Hae-in, you apparently wanted to work closely with Kyung-pyo for this series. How was it like working with one another?
Jung Hae-in: I actually got to work with him on another project before. And although I had only worked with him briefly, I gained a lot of positive energy from him. So Kyung-pyo became someone that I wanted to perform next to one day for a longer project. Even though our characters for Connect are antagonistic towards one other in the series, in reality, we get along very well on set, just exchanging ideas and having fun working together.
Go Kyung-pyo: As Hae-in mentioned, we had great fun working together on a previous project briefly, and one of the biggest reasons why I decided to participate in this project was out of respect for Hae-in and my desire to work with him again. Throughout the process of filming, I felt that we clicked so easily. Whilst working together on our scenes, we understood each other very well.

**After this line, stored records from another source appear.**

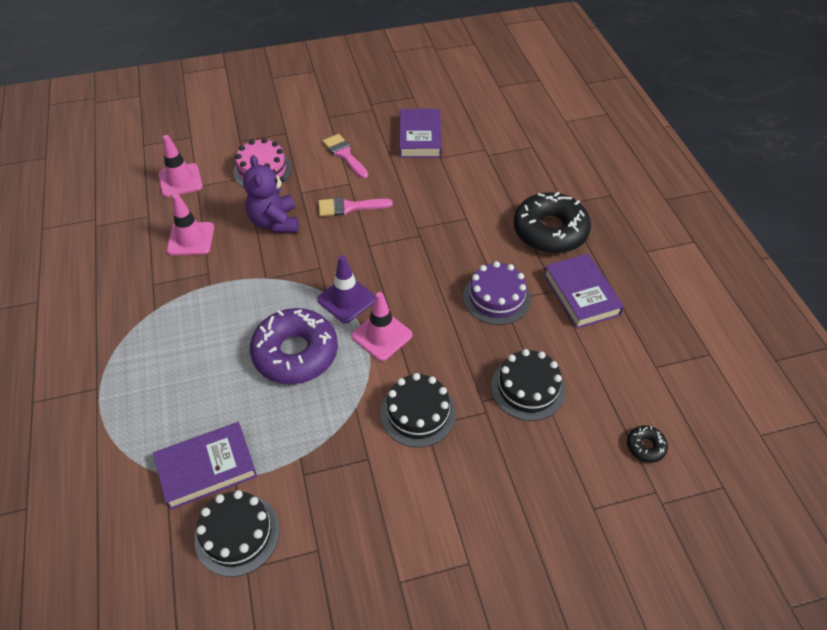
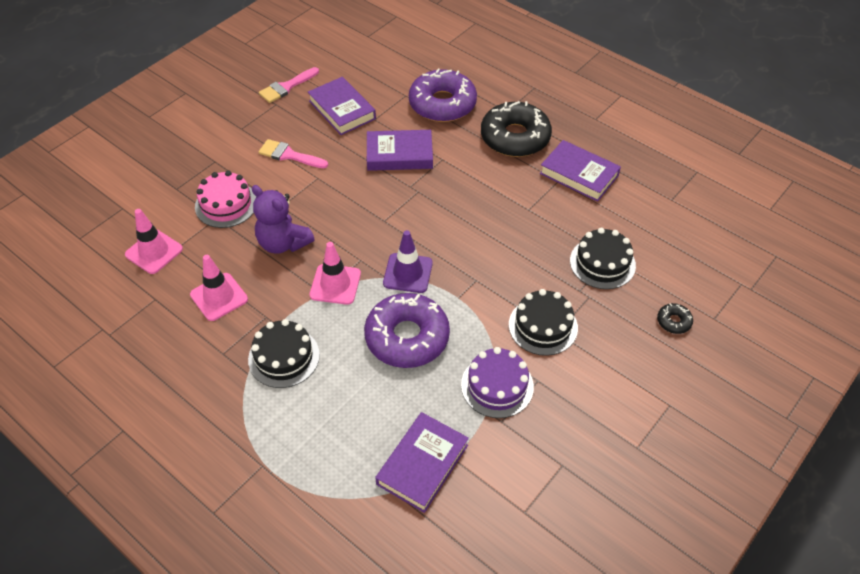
camera: 35 degrees left, 0 degrees up
black cake [195,490,280,577] -> black cake moved to [248,319,320,388]
pink brush [318,197,393,216] -> pink brush moved to [259,67,319,103]
pink traffic cone [352,292,412,361] -> pink traffic cone moved to [310,242,361,305]
purple cake [463,261,530,325] -> purple cake moved to [461,347,534,418]
black donut [627,425,668,463] -> black donut moved to [657,303,693,334]
none -> purple book [367,130,433,171]
none -> purple donut [409,68,477,122]

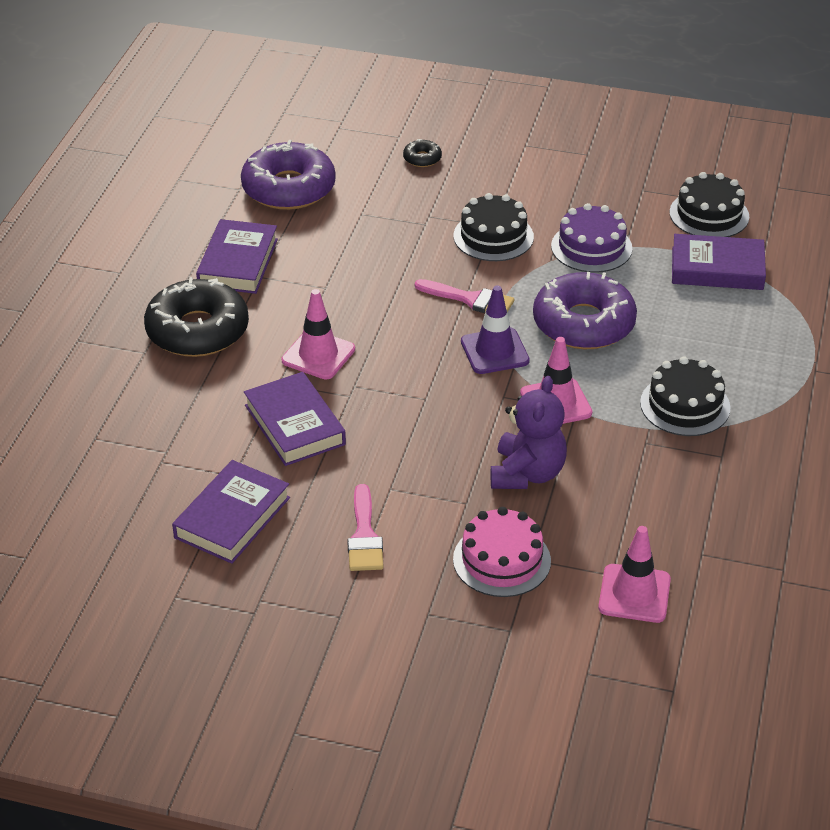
camera: 115 degrees left, 10 degrees down
pink traffic cone [190,255,248,321] -> pink traffic cone moved to [282,289,355,379]
pink brush [259,67,319,103] -> pink brush moved to [415,279,514,313]
purple donut [409,68,477,122] -> purple donut moved to [241,140,336,210]
black cake [570,228,636,289] -> black cake moved to [670,172,749,237]

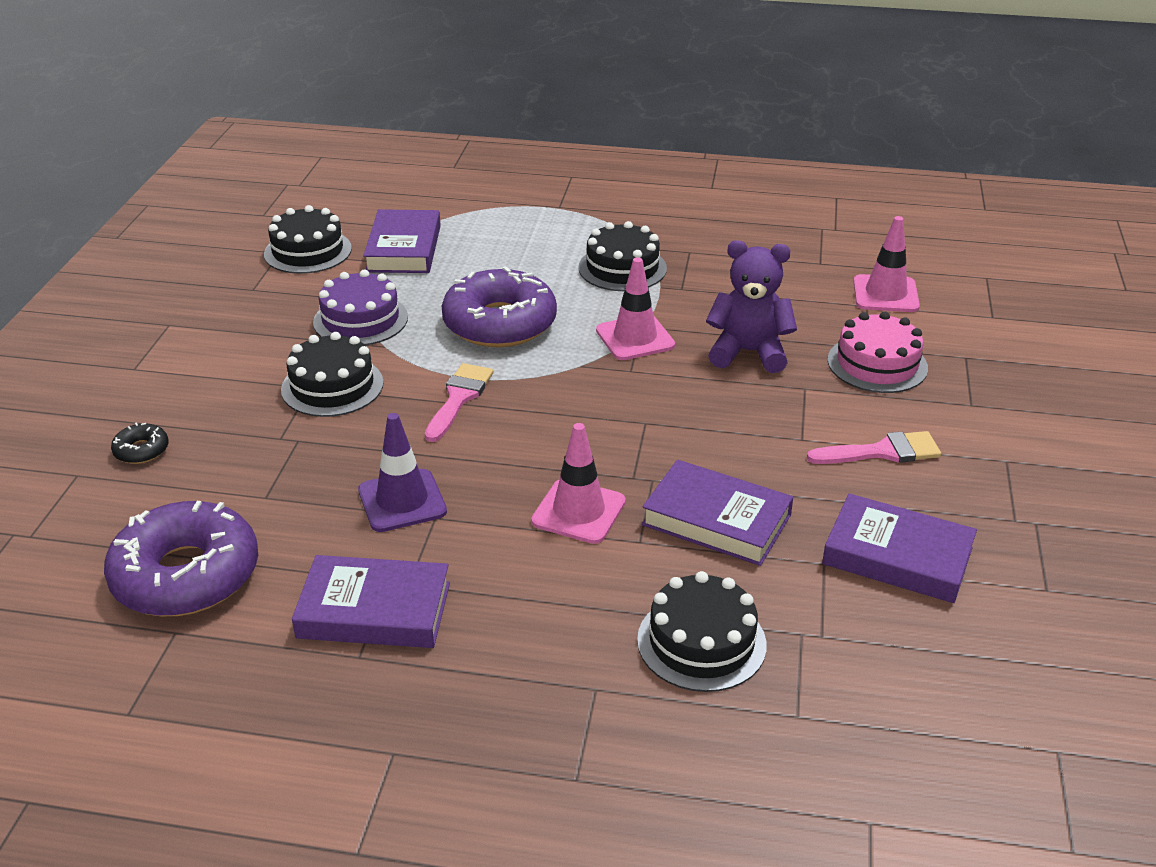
camera: 95 degrees left, 5 degrees down
black donut [144,277,249,357] -> none
purple book [244,372,346,466] -> purple book turned 60 degrees clockwise [642,460,793,566]
purple traffic cone [461,286,530,374] -> purple traffic cone moved to [358,413,447,532]
none -> black cake [637,571,767,692]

Of course, this series is very different from the project we worked on previously, but we could always comfortably discuss how to bring out this new character dynamic. I think I would always welcome an opportunity to work with Hae-in in the future, regardless of the type of the project or the role.
A lot of characters in director Miike Takashi’s works are very intense and powerful. Would you want to continue working with him?
Jung Hae-in: I’m always open to working with him. But maybe we might have become disconnected from each other because we are done shooting Connect (Director Takashi and Hae-in both laugh).
Connect will air on Disney+ on 7 December 2022.